Add a `/health` Minimal API endpoint:

| Probe | Endpoint | What it checks | Surface |
|-------|----------|----------------|---------|
| Liveness | `GET /health/live` | Process is responsive (always 200 unless the process is wedged) | Used by Docker `HEALTHCHECK` |
| Readiness | `GET /health/ready` | DB reader connection + DB admin connection (one-shot `SELECT 1` each, 2s timeout) | Used by Nginx upstream check + the deploy script (Step 6) post-deploy gate |

Endpoints are anonymous (no JWT) but bound only to the management VLAN (or `localhost` listener) — same exposure rule as `/metrics`.

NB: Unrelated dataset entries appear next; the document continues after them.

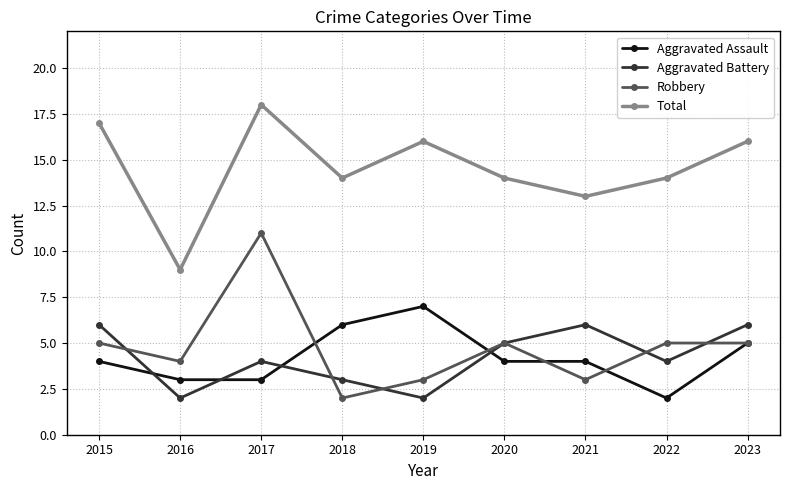

How many Robbery values are between 3 and 5?

7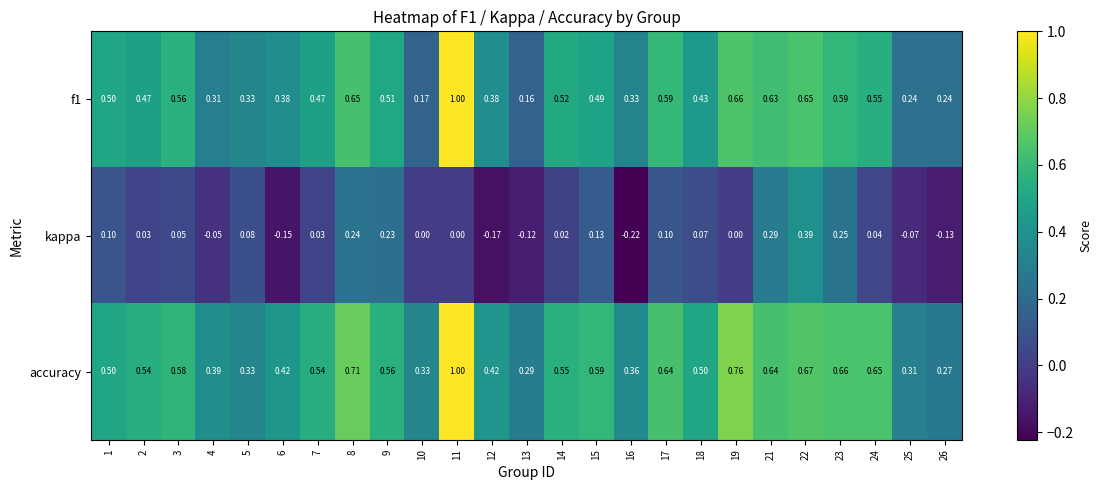

Which series has the largest total across all categories?

accuracy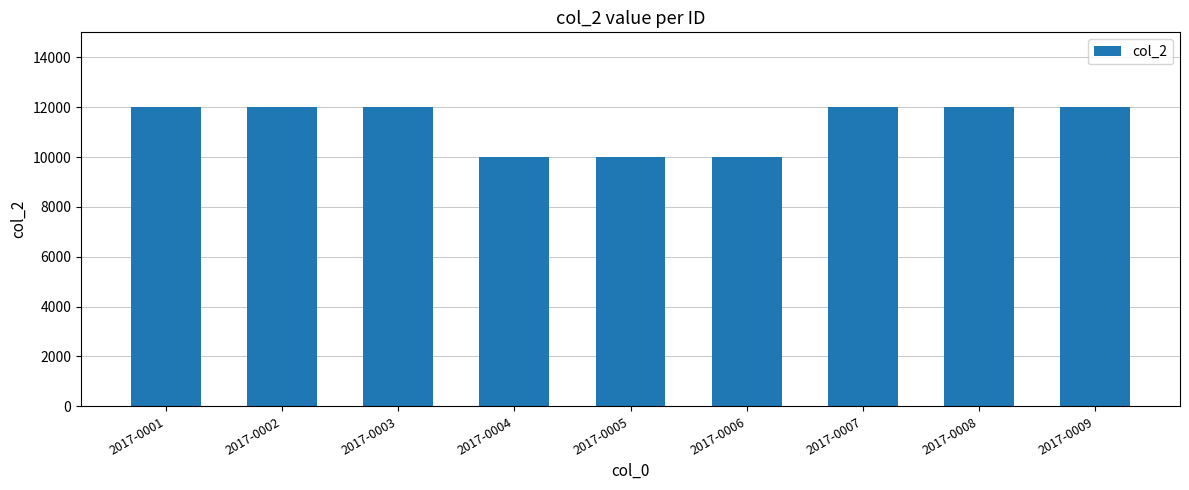

What is the maximum value shown in the chart?

12000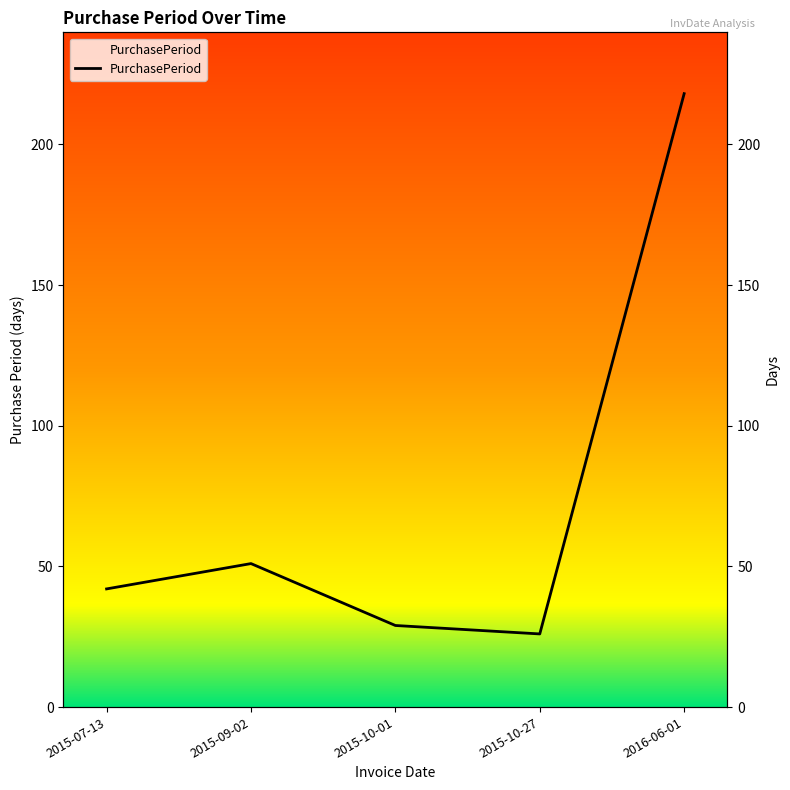

The chart shows a value of 21 at 2015-07-13. True or false?

False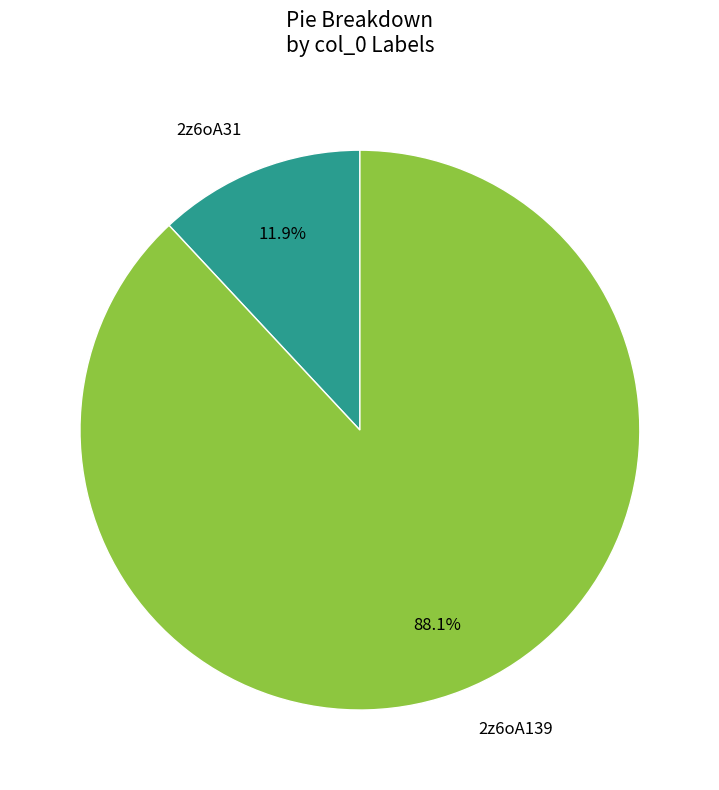

True or false: 2z6oA31 accounts for 17% of the total.

False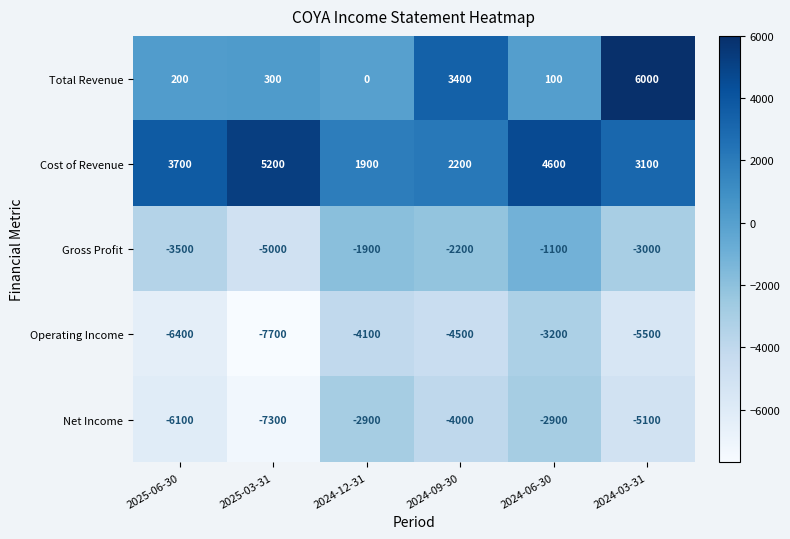

How many Net Income values are between -6100 and -2900?

5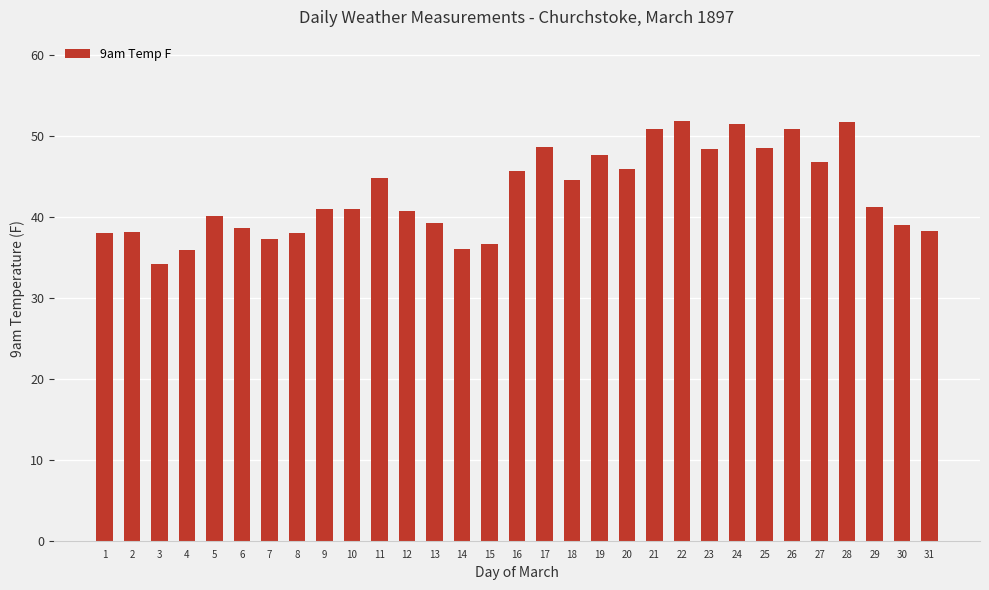

What is the value of the 19th bar from the left?

47.7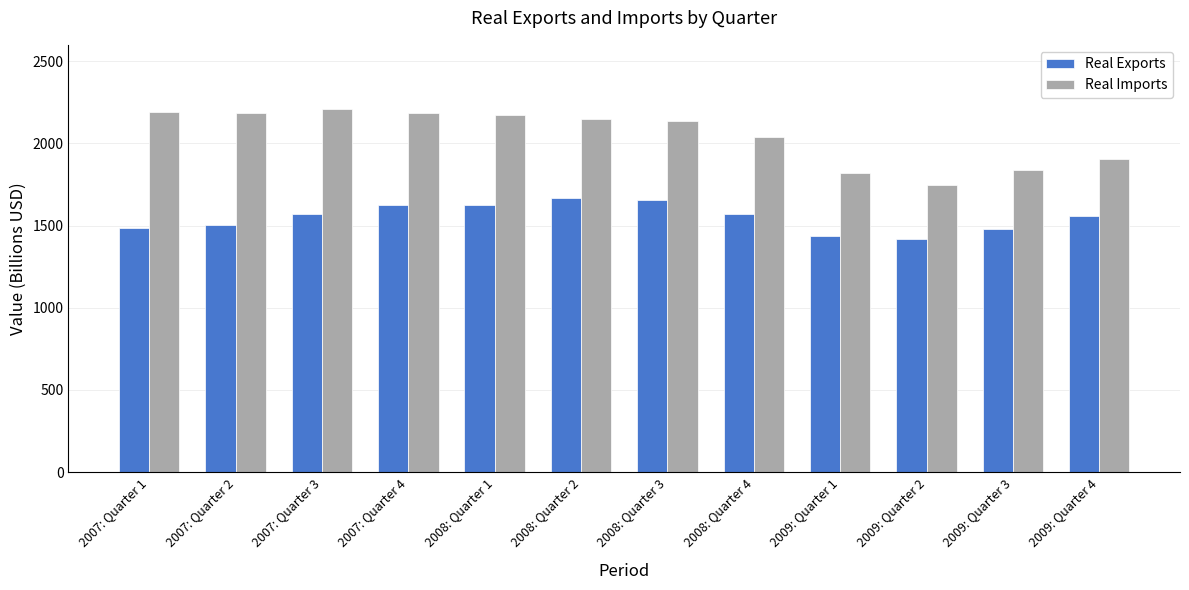

Which category has the lowest value in the Real Imports series?

2009: Quarter 2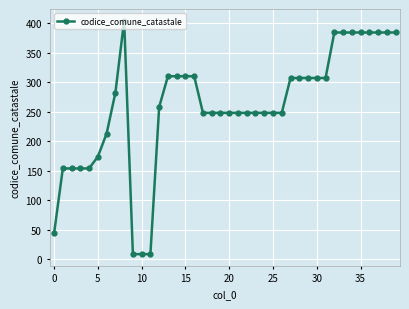

True or false: the data has more than 0 interior local peaks.

True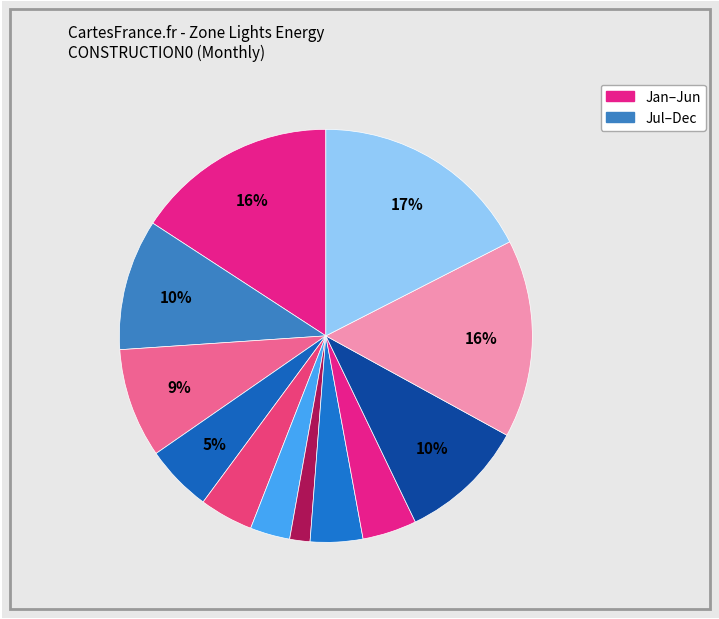

How many segments does this pie chart have?

12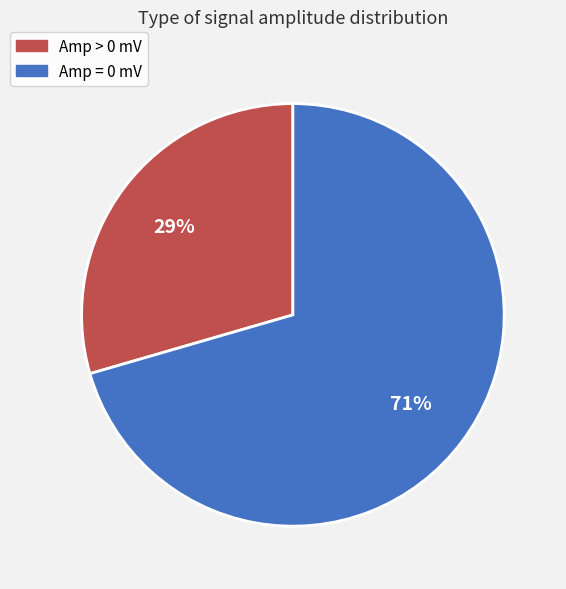

Count the number of slices in the pie.

2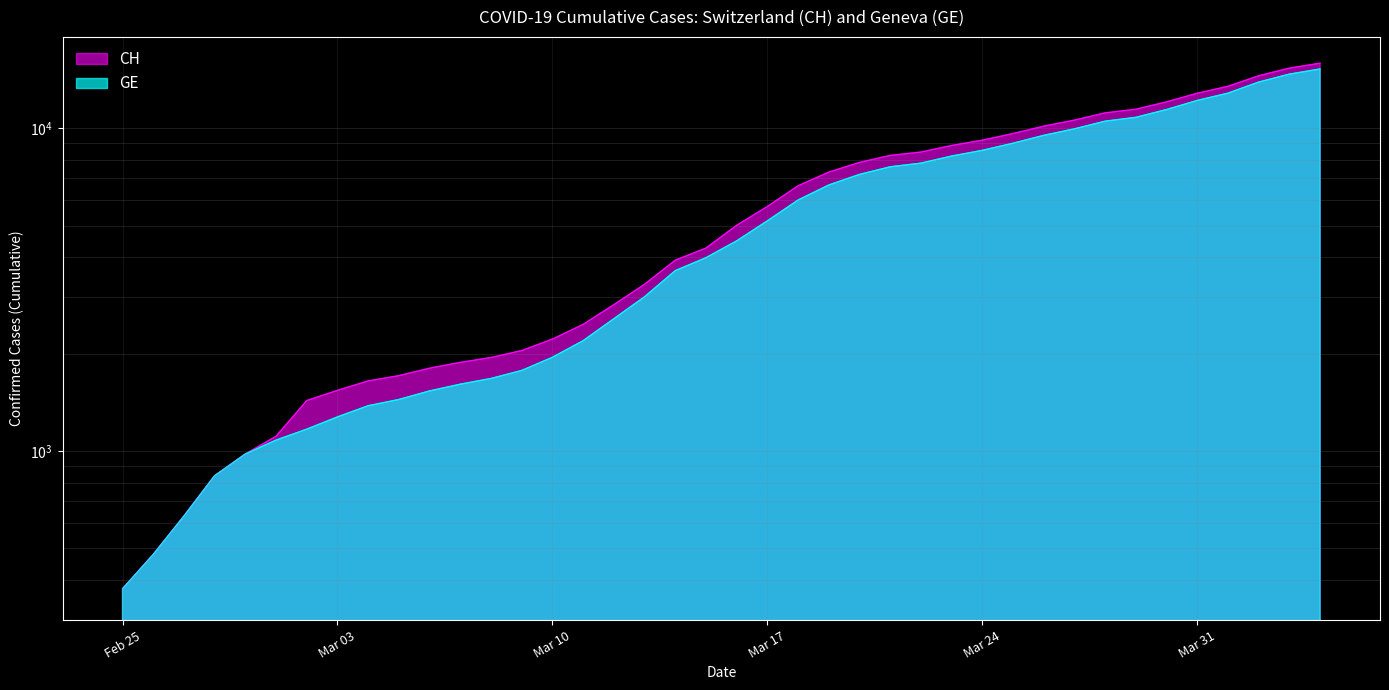

At 2020-03-07, list the series in order from smallest to largest.

GE, CH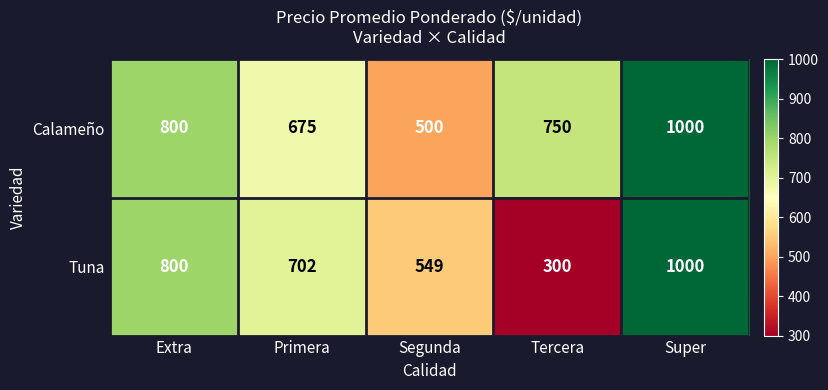

Rank the series at Tercera from highest to lowest value.

Calameño, Tuna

> Failure mode: if the DB is unreachable for 30 s, `/health/ready` returns 503; Nginx pulls the upstream, returning 503 to clients (no silent traffic loss). The container itself stays running so a transient DB blip does not trigger Docker restart.

## 8. Drifts Logged Here

| ID | Severity | Description | Resolved In |
|----|----------|-------------|-------------|
| H  | Low | `docker-compose.test.yml` health check is TCP-only; upgrade to `/health/live` once available | Step 7 |
| K  | Medium (NEW) | Metrics + tracing not implemented in cycle 1; only the plan + `/health` ship | Future cycle |
| L  | Low (NEW) | No central log aggregator; `journald` only | Future cycle |
| M  | Low (NEW) | Tracing has no exporter (cycle 1 = trace IDs in logs only) | Future cycle when downstream services exist |

## 9. Self-verification

- [x] Structured JSON logging format defined with `timestamp`, `level`, `service`, `correlation_id`, `message`, `context`.
- [x] Metrics endpoint specified (`/metrics`, internal-only) with full app/system/business metric inventory.
- [x] OpenTelemetry tracing configured at the SDK level (cycle 1) with future exporter wiring (Drift M).
- [x] Alert severities with response times and channels defined; baselines tied to perf report numbers.
- [x] Dashboards defined for operations and business metrics.
- [x] PII exclusion rules cover passwords, JWTs, and email masking; refers to specific DTO field names.